Sunday, August 22, 2010

A Film in Need of a Ghost Writer

I recently watched director Roman Polanski's latest film, the thriller The Ghost Writer. It stars Ewan McGregor as a writer hired to polish an autobiography by a former British Prime Minister, played by Pierce Brosnan. Also in the cast are Kim Cattrall, Timothy Hutton, Tom Wilkinson, and the quite talented Olivia Williams (who the geeks will recognize from Dollhouse, and some others might remember from An Education).

The movie is meant to evoke a "ripped from the headlines" quality, though it doesn't so much follow any one given true story as it lifts liberally from all sorts of recent events. The Prime Minister in question is criticized as giving into the whims of a military-minded American President; a very Halliburton-esque company plays into the film's conspiracy plot; and so on. Frankly, I found this melange to be rather muddy most of the time, and far too predictable the rest of the time. Plot was not the strong suit of this movie.
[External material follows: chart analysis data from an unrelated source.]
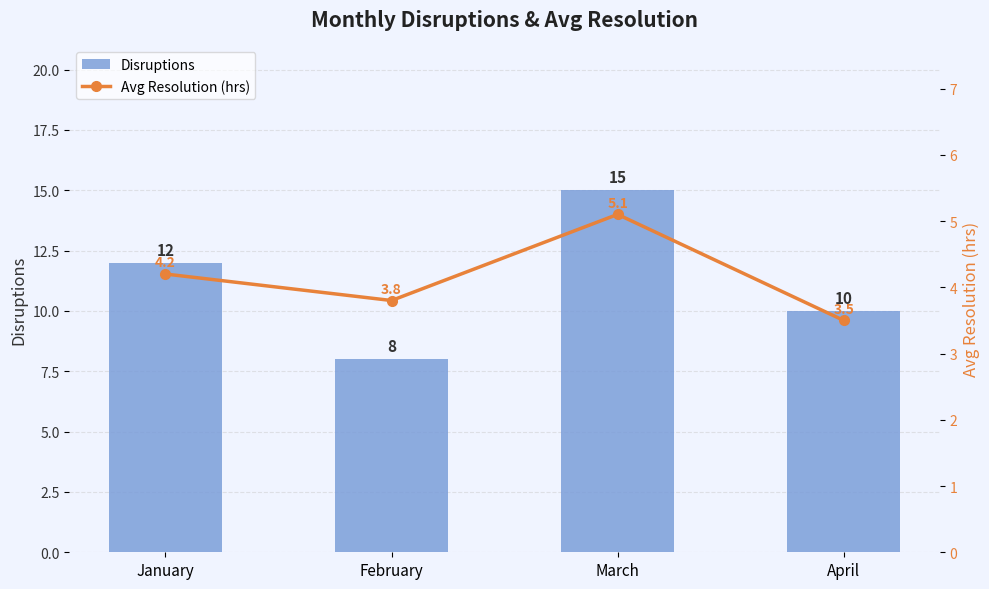

Reading left to right, extract all data points from this chart.

Disruptions: 12.0	8.0	15.0	10.0
Avg Resolution (hrs): 4.2	3.8	5.1	3.5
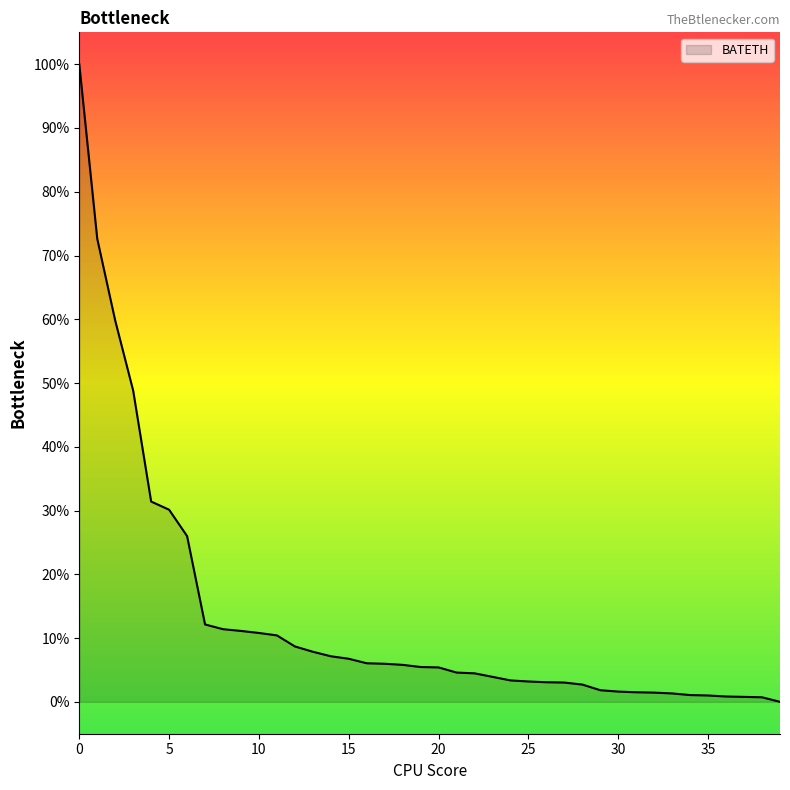

What is the difference between the maximum and minimum values?

100.0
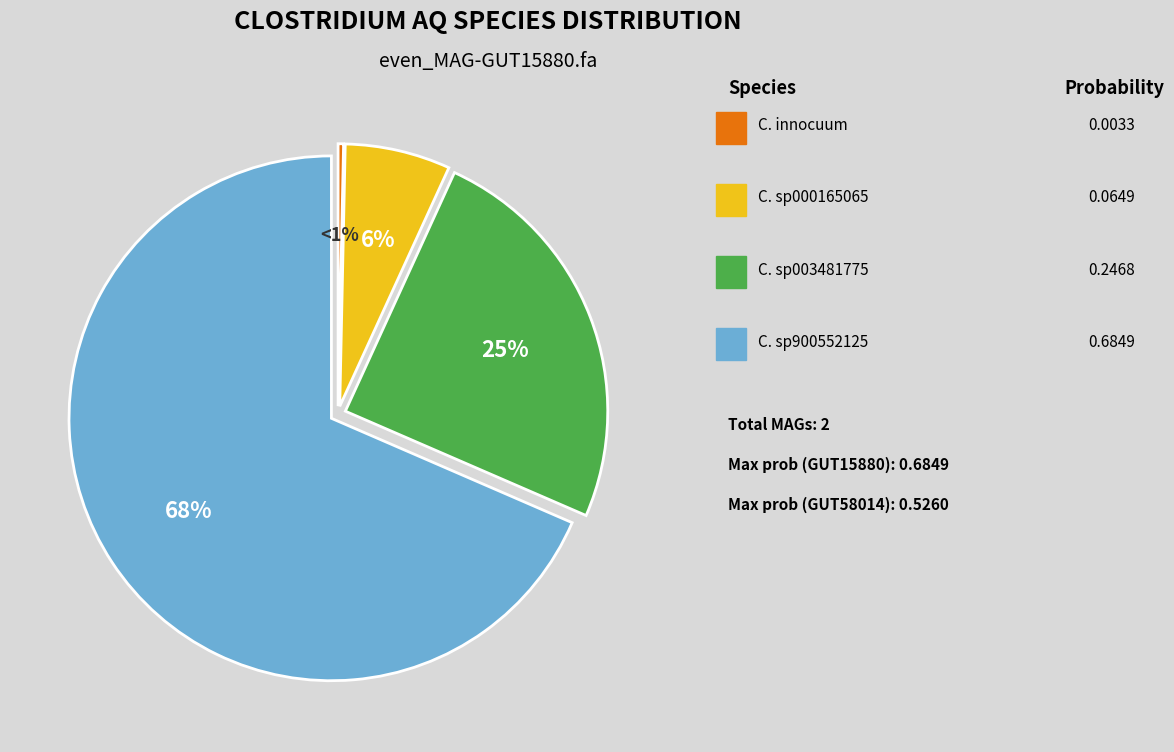

How many slices are in this pie chart?

4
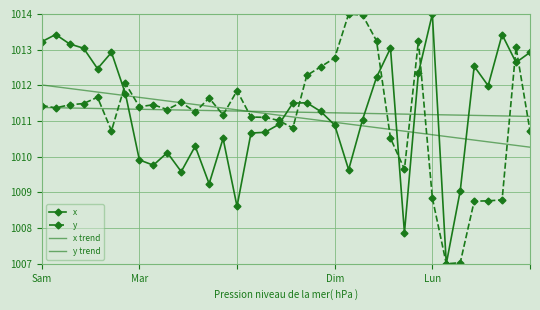

True or false: x trend has more than 0 points higher than both neighbors.

False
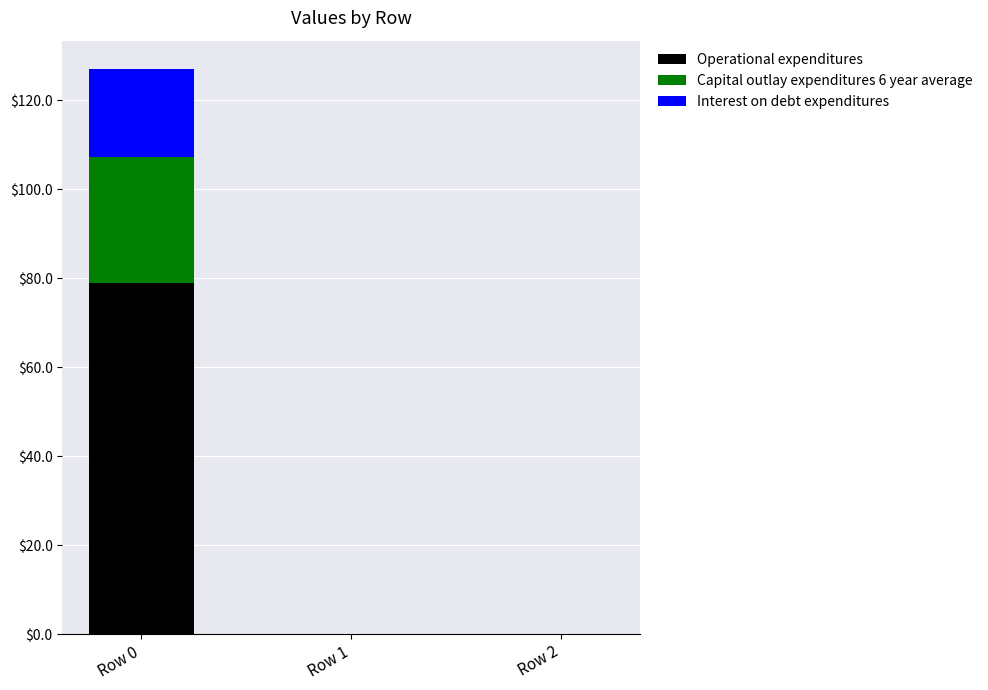

What is the sum of all Operational expenditures values?

78.9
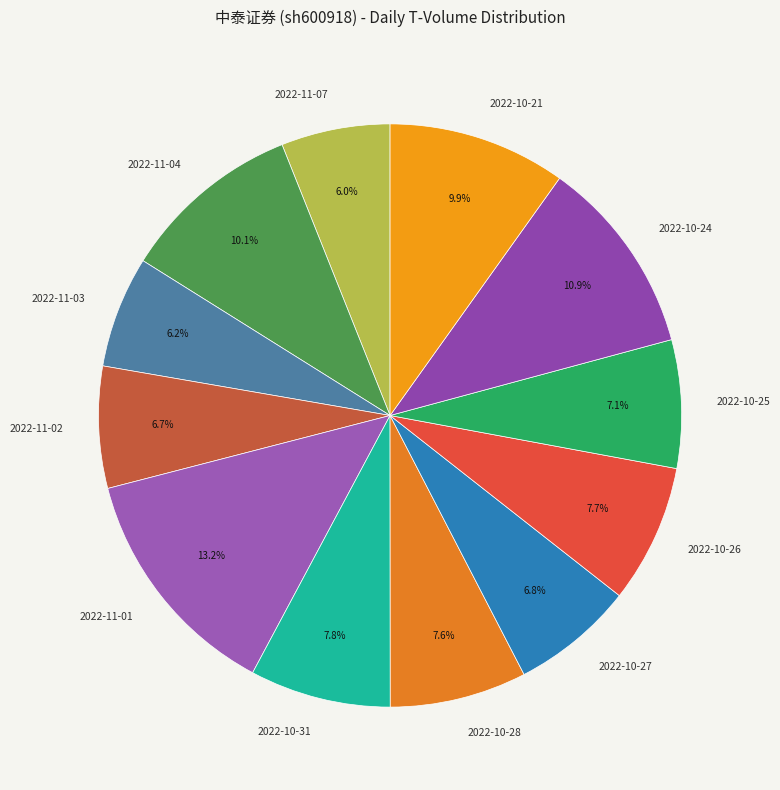

Is it true that 2022-11-01 is 23% of the pie?

False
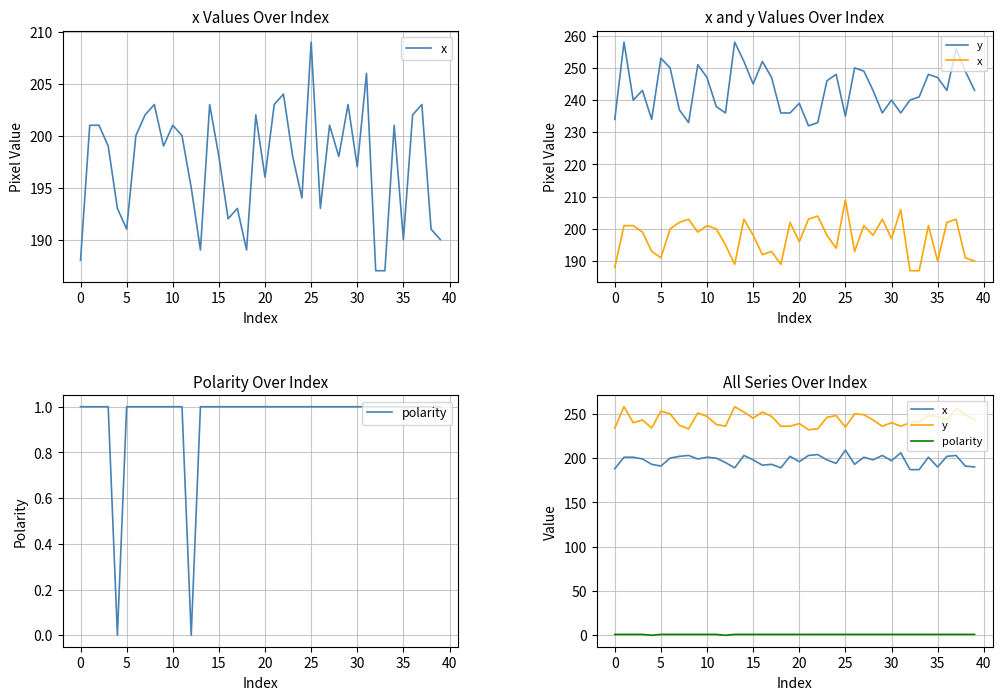

At which label does x reach its peak?

25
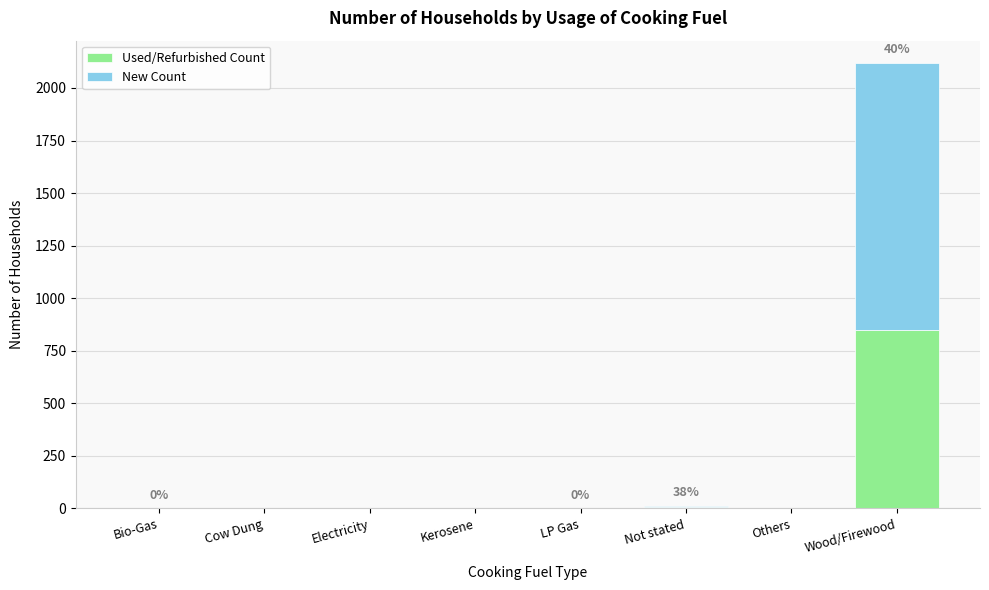

At which category is the sum across all series the highest?

Wood/Firewood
No, that would be the directing for one. Because while the script rather slavishly moves through various tropes of the genre, the movie does manage to inject some life into them. There's a moderately suspenseful sequence that is somehow built around following a GPS system to an unknown location. A "being followed by a strange car" sequence manages to avoid invoking the feel of any particular one of the countless earlier movies in which you've seen such a thing. Polanski knows how best to service the material.

The actors inject more life into it still. Ewan McGregor is a likable lead. Again, the script is a bit of a letdown, saddling him with a writer-as-detective character that doesn't really seem all that smart, but he makes a number of scenes work that would have flopped without him. Pierce Brosnan's character almost amounts to an extended cameo, but even in just a few scenes, he does a great job of showing the public and private faces of a politician. And Olivia Williams, as his wife, gives perhaps the best performance of all in the film.

Ultimately, I wish the group of people had been assembled in service of a better script. Despite their efforts, the movie sometimes bogs down in slow pacing and only intermittently entertains. I'd rate it a C+ overall. If you like your thrillers "bookish," then this might be for you.